DATA TO PROCESS.
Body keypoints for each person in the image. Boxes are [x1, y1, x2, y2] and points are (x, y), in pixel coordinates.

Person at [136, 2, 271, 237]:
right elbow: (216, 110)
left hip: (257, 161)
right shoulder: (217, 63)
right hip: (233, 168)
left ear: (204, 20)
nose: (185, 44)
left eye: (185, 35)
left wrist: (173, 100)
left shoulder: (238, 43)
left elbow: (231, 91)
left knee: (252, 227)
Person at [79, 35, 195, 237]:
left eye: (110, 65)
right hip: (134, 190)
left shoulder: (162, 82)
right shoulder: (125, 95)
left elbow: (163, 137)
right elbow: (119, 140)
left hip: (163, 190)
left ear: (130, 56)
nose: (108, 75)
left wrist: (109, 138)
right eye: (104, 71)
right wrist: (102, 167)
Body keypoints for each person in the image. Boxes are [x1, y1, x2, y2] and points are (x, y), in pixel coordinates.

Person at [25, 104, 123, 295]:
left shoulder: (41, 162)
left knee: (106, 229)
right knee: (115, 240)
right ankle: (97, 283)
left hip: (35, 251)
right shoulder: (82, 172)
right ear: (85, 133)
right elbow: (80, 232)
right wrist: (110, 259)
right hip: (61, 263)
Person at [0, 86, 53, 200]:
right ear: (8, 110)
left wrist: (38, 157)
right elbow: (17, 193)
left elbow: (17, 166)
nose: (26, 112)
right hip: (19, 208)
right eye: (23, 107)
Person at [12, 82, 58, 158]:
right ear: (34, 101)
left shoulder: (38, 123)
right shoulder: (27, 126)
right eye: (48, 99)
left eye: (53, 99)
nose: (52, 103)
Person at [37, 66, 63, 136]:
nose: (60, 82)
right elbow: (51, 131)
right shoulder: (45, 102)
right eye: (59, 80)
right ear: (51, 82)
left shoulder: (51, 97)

DIRECTIONS. After locating the line with "left eye: (185, 35)" above, return that line and every later line through the one with "right wrist: (102, 167)", word for word and with nothing else.

YOUR SOLUTION.
left eye: (185, 35)
left wrist: (173, 100)
left shoulder: (238, 43)
left elbow: (231, 91)
left knee: (252, 227)
Person at [79, 35, 195, 237]:
left eye: (110, 65)
right hip: (134, 190)
left shoulder: (162, 82)
right shoulder: (125, 95)
left elbow: (163, 137)
right elbow: (119, 140)
left hip: (163, 190)
left ear: (130, 56)
nose: (108, 75)
left wrist: (109, 138)
right eye: (104, 71)
right wrist: (102, 167)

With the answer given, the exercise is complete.